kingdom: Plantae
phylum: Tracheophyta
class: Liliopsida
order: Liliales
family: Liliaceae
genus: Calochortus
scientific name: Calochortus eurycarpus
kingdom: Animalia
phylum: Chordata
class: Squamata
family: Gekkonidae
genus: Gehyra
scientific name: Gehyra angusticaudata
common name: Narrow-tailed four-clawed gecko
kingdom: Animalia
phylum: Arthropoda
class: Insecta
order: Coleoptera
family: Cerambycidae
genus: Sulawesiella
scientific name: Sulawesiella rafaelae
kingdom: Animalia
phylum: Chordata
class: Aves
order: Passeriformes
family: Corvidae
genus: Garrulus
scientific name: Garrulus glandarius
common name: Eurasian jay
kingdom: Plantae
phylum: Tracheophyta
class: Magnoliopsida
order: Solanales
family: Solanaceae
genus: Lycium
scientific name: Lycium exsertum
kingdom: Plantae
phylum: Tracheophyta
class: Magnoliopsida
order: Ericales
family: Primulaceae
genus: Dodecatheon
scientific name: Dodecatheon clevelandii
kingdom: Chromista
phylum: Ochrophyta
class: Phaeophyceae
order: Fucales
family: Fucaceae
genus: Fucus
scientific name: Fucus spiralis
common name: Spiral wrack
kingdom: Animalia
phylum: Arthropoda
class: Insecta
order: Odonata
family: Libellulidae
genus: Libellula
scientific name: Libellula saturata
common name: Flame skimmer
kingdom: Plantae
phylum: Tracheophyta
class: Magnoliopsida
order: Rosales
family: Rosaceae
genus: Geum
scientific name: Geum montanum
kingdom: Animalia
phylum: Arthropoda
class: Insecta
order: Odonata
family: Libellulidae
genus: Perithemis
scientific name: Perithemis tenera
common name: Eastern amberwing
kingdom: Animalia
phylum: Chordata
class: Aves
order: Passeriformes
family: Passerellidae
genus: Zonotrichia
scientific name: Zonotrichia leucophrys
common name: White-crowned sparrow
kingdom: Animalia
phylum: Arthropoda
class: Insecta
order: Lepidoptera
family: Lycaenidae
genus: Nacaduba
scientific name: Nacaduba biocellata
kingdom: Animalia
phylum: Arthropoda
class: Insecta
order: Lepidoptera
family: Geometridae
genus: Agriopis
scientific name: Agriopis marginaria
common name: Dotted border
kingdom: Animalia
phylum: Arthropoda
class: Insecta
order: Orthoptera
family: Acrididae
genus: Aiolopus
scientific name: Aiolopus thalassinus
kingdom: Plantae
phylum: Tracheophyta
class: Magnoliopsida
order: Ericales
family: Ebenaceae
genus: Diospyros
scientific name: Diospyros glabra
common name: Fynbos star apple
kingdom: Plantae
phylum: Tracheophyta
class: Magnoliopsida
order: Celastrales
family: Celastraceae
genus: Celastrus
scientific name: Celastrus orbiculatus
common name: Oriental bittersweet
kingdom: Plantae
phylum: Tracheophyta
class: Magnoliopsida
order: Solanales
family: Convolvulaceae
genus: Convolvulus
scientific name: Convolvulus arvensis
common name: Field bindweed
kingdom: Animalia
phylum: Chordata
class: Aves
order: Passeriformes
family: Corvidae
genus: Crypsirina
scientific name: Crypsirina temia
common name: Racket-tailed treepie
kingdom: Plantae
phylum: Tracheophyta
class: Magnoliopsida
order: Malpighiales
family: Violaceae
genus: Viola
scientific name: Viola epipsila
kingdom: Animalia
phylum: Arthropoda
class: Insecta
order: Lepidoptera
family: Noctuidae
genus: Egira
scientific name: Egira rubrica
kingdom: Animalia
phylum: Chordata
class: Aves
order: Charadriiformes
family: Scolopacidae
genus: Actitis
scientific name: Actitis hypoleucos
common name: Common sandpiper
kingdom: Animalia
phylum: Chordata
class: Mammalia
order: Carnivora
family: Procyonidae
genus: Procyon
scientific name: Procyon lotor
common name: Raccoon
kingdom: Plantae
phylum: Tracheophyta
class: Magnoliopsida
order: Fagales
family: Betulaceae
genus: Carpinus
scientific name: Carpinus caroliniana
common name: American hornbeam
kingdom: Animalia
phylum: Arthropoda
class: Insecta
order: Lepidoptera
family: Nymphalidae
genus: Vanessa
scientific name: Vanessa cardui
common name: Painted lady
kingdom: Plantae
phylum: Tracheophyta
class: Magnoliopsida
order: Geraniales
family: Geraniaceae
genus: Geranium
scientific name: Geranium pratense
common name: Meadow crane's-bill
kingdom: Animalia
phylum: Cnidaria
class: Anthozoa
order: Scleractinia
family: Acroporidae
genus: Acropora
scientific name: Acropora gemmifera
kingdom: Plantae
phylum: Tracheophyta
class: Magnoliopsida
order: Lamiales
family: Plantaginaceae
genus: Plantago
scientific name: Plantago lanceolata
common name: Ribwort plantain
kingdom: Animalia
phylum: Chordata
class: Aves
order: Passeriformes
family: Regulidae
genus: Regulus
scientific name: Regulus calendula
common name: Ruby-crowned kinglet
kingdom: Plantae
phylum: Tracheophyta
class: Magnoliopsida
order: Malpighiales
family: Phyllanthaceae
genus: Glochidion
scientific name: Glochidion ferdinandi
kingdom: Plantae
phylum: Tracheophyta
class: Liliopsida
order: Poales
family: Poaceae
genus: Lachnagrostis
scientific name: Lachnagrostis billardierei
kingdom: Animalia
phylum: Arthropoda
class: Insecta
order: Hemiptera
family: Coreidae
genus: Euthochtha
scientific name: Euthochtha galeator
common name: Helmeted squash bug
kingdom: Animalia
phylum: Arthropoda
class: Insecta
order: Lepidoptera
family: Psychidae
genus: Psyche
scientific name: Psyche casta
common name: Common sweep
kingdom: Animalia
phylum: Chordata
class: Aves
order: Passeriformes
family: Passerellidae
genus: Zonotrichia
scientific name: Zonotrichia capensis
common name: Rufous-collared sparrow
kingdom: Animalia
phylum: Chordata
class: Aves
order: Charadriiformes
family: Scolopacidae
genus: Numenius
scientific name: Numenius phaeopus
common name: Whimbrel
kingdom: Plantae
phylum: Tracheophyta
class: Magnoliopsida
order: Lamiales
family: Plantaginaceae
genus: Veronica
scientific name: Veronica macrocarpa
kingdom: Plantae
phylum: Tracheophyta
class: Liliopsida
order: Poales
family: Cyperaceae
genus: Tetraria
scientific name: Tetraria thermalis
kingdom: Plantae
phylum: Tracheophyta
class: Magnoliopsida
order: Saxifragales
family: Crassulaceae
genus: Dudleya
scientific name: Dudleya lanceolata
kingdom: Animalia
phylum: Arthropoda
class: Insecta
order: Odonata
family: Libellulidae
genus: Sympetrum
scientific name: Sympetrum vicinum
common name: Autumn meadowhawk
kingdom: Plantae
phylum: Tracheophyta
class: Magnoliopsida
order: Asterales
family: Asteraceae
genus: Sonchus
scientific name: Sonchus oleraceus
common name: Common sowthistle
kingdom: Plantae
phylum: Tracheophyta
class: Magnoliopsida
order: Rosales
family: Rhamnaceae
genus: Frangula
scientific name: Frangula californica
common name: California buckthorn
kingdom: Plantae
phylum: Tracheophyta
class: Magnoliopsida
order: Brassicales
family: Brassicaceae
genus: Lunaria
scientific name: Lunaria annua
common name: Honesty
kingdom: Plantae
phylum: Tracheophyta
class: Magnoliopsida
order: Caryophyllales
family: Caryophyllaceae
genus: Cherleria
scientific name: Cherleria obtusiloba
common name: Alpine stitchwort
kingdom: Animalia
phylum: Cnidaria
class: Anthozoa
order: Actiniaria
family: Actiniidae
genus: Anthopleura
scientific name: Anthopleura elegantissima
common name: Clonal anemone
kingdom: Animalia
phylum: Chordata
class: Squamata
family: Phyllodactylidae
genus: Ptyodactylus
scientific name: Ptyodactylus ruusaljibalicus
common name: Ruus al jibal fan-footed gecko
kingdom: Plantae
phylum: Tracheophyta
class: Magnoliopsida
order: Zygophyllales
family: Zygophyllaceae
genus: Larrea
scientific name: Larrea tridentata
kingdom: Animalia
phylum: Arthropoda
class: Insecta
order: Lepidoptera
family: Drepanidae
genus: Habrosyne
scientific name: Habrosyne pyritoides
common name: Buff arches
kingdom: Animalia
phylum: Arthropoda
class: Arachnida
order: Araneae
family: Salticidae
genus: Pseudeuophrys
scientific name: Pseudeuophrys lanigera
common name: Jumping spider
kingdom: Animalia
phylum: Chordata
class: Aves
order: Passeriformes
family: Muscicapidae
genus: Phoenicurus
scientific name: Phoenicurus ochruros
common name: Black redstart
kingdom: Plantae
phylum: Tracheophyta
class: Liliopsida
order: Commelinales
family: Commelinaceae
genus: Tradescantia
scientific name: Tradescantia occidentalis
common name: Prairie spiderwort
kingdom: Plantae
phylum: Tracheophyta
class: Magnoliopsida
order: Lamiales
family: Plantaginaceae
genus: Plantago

• DIRECTIONS FOR THIS TASK
Copy the records above word for word, from their first line through the line containing "genus: Dodecatheon", including that line.

• TASK SOLUTION
kingdom: Plantae
phylum: Tracheophyta
class: Liliopsida
order: Liliales
family: Liliaceae
genus: Calochortus
scientific name: Calochortus eurycarpus
kingdom: Animalia
phylum: Chordata
class: Squamata
family: Gekkonidae
genus: Gehyra
scientific name: Gehyra angusticaudata
common name: Narrow-tailed four-clawed gecko
kingdom: Animalia
phylum: Arthropoda
class: Insecta
order: Coleoptera
family: Cerambycidae
genus: Sulawesiella
scientific name: Sulawesiella rafaelae
kingdom: Animalia
phylum: Chordata
class: Aves
order: Passeriformes
family: Corvidae
genus: Garrulus
scientific name: Garrulus glandarius
common name: Eurasian jay
kingdom: Plantae
phylum: Tracheophyta
class: Magnoliopsida
order: Solanales
family: Solanaceae
genus: Lycium
scientific name: Lycium exsertum
kingdom: Plantae
phylum: Tracheophyta
class: Magnoliopsida
order: Ericales
family: Primulaceae
genus: Dodecatheon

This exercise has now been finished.